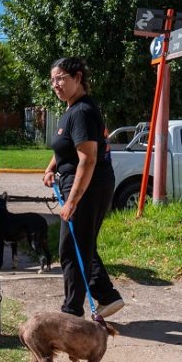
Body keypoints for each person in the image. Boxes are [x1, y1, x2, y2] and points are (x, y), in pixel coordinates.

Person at [42, 57, 124, 318]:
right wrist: (51, 167)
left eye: (61, 78)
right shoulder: (73, 109)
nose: (55, 84)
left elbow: (88, 159)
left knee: (70, 249)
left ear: (77, 78)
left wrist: (72, 201)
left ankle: (71, 313)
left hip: (88, 187)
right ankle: (107, 296)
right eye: (52, 80)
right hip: (82, 185)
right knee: (81, 243)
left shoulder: (82, 112)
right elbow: (66, 146)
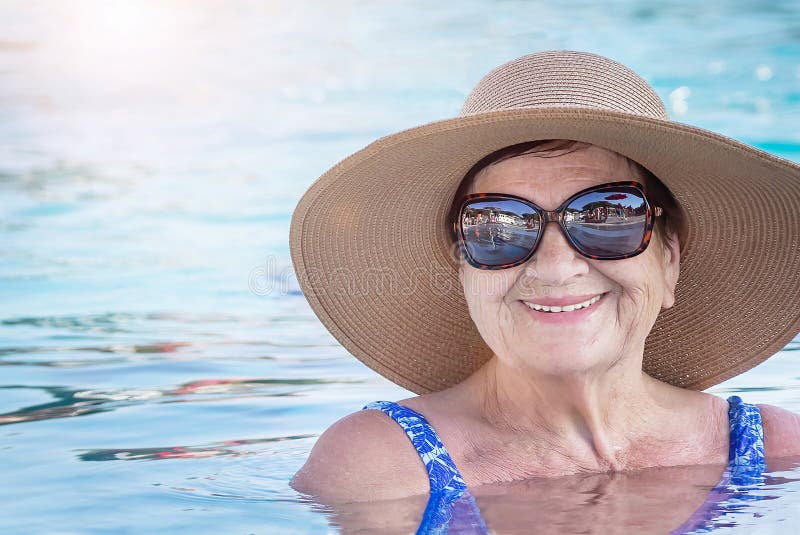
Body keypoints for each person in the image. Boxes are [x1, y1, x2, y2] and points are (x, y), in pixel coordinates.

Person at [289, 51, 800, 532]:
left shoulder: (781, 449)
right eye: (499, 225)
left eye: (608, 216)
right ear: (462, 266)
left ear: (669, 259)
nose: (555, 266)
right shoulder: (383, 467)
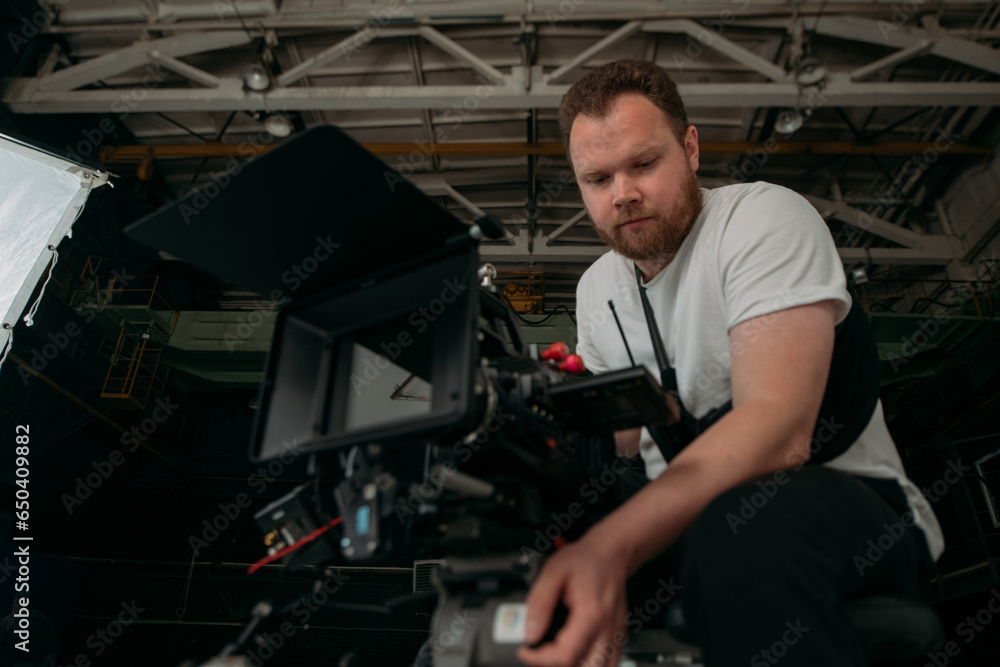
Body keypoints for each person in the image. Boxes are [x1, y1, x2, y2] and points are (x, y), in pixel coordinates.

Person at [516, 59, 944, 667]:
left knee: (739, 531)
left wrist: (611, 547)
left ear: (690, 148)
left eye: (643, 164)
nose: (624, 193)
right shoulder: (597, 290)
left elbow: (778, 432)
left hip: (845, 504)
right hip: (688, 525)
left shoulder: (761, 219)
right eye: (597, 178)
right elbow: (614, 447)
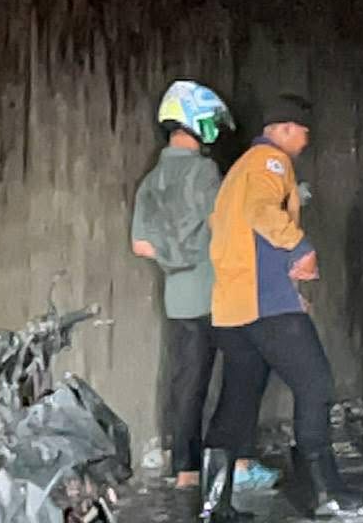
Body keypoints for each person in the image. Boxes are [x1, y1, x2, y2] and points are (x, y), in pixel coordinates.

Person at [200, 93, 363, 520]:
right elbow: (262, 212)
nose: (306, 142)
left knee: (237, 401)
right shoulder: (270, 162)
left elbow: (230, 229)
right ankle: (324, 491)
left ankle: (214, 504)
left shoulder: (239, 170)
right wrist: (300, 248)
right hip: (266, 303)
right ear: (286, 129)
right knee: (315, 385)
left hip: (233, 305)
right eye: (304, 133)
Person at [131, 80, 244, 491]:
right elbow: (223, 225)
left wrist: (173, 255)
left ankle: (185, 469)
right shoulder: (204, 171)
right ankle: (233, 462)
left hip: (176, 296)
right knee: (241, 375)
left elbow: (141, 245)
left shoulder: (151, 180)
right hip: (215, 292)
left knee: (186, 382)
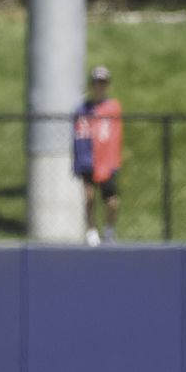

Assigned task: To complete the exercise, return the listing above exactly and omit its pictures.

Answer to this problem:
Body keypoints for each person in the image. Boxes are [x1, y1, x2, y2] and points are (x, y), in pixel coordinates.

Person at [42, 57, 124, 318]:
right wrist: (51, 167)
left eye: (61, 78)
right shoulder: (73, 109)
nose: (55, 84)
left elbow: (88, 159)
left knee: (70, 249)
left ear: (77, 78)
left wrist: (72, 201)
left ankle: (71, 313)
left hip: (88, 187)
right ankle: (107, 296)
right eye: (52, 80)
right hip: (82, 185)
right knee: (81, 243)
left shoulder: (82, 112)
right elbow: (66, 146)
Body keypoints for each person in the image. Boxes are [x1, y1, x2, y2] and points are (x, y), in pixel coordinates.

Person at [289, 51, 800, 532]:
left shoulder: (781, 449)
right eye: (499, 225)
left eye: (608, 216)
right ear: (462, 266)
left ear: (669, 259)
nose: (555, 266)
right shoulder: (383, 467)
Body keypoints for each person in the image. Boxes are [x1, y1, x2, y2] and points are (x, y), in pixel coordinates.

Person at [516, 59, 944, 667]:
left knee: (739, 531)
left wrist: (611, 547)
left ear: (690, 148)
left eye: (643, 164)
nose: (624, 193)
right shoulder: (597, 290)
left elbow: (778, 432)
left hip: (845, 504)
right hip: (688, 525)
left shoulder: (761, 219)
right eye: (597, 178)
right elbow: (614, 447)
Body keypoints for each person in the image. Boxes are [x1, y1, x2, y2] and points are (x, y), in pixel coordinates.

Person at [200, 93, 363, 520]:
right elbow: (262, 212)
nose: (306, 142)
left knee: (237, 401)
right shoulder: (270, 162)
left elbow: (230, 229)
right ankle: (324, 491)
left ankle: (214, 504)
left shoulder: (239, 170)
right wrist: (300, 248)
right hip: (266, 303)
right ear: (286, 129)
right knee: (315, 385)
left hip: (233, 305)
right eye: (304, 133)
Person at [131, 80, 244, 491]:
right elbow: (223, 225)
left wrist: (173, 255)
left ankle: (185, 469)
right shoulder: (204, 171)
right ankle: (233, 462)
left hip: (176, 296)
right knee: (241, 375)
left elbow: (141, 245)
left shoulder: (151, 180)
right hip: (215, 292)
left knee: (186, 382)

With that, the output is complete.